* _INFORMATION SUPPLIED_
↓

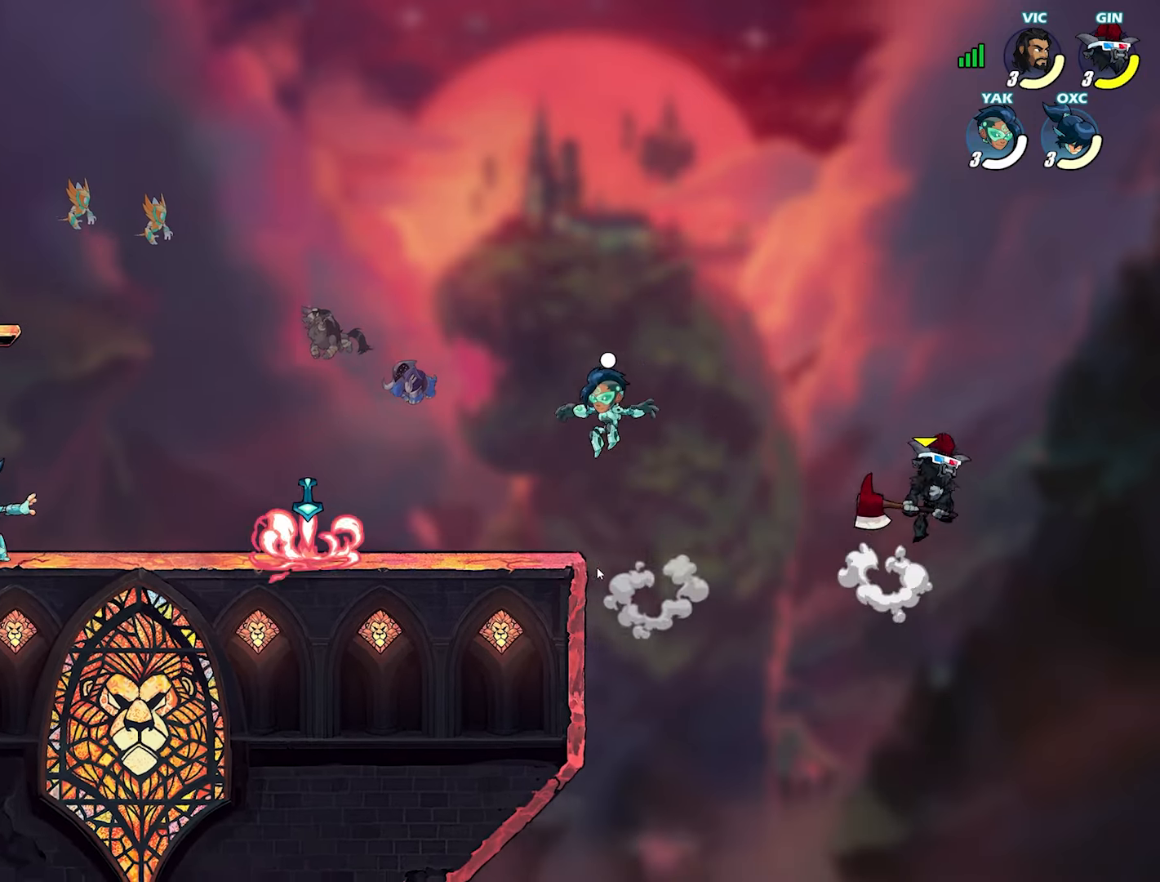
{"buttons": [], "left_stick": "right", "right_stick": "center", "events": [[183, "L2", "down"], [267, "SQUARE", "down"], [283, "L2", "up"], [333, "SQUARE", "up"], [400, "SQUARE", "down"], [483, "SQUARE", "up"]]}
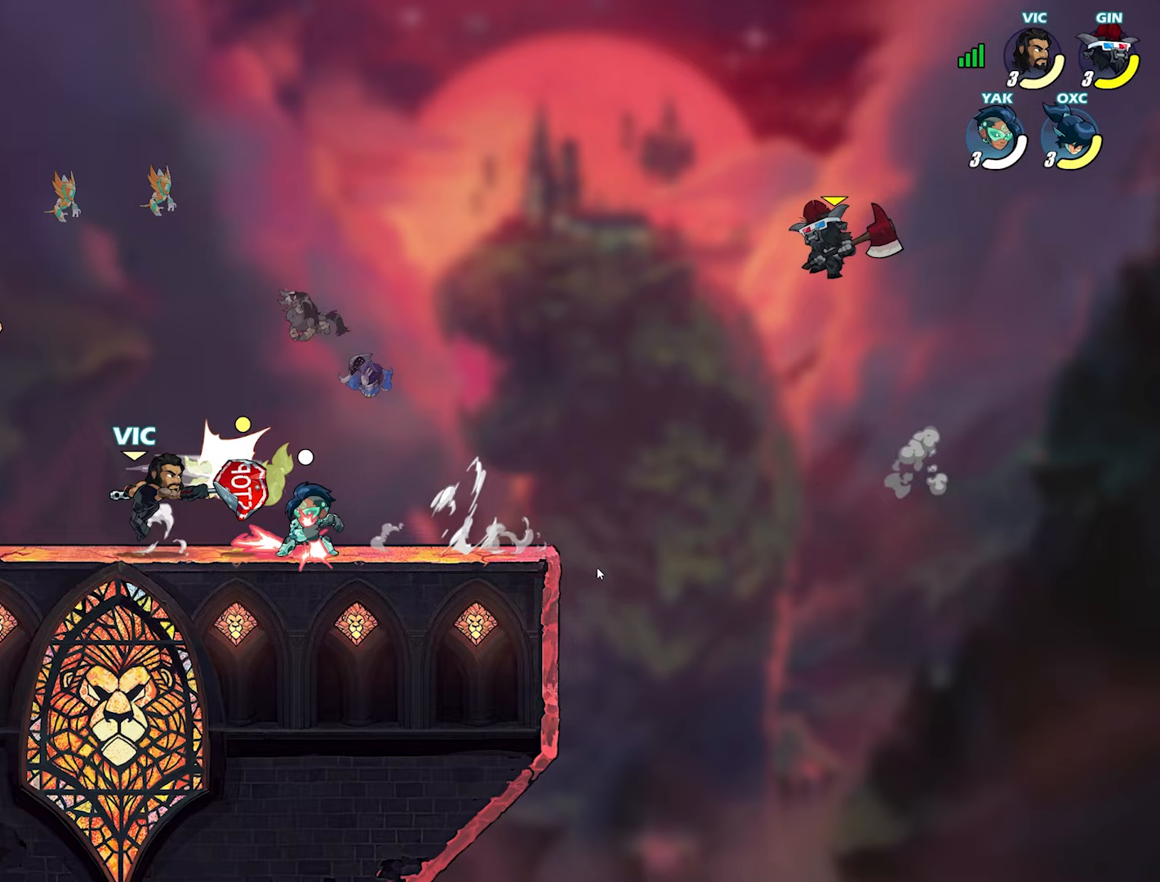
{"buttons": [], "left_stick": "left", "right_stick": "center", "events": [[50, "SQUARE", "down"], [133, "SQUARE", "up"], [167, "left_stick", "center"], [217, "left_stick", "down-left"], [383, "left_stick", "left"]]}
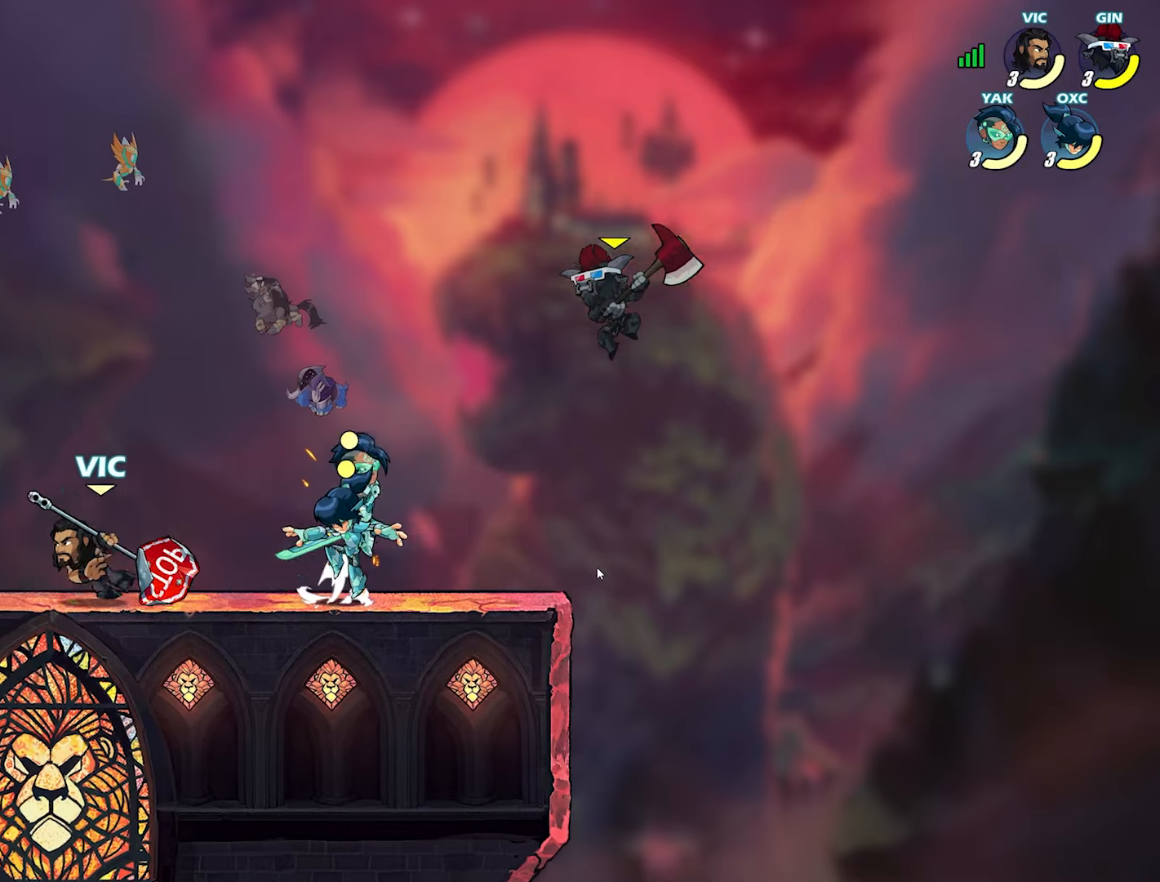
{"buttons": [], "left_stick": "right", "right_stick": "center", "events": [[117, "left_stick", "up-right"], [217, "left_stick", "left"], [283, "left_stick", "right"], [383, "left_stick", "down-left"], [483, "left_stick", "right"]]}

↑

* _EXERCISE_
In how many lines of the material does the word "SQUARE" appear? Respond with the number only.

* _WRITTEN REPLY_
2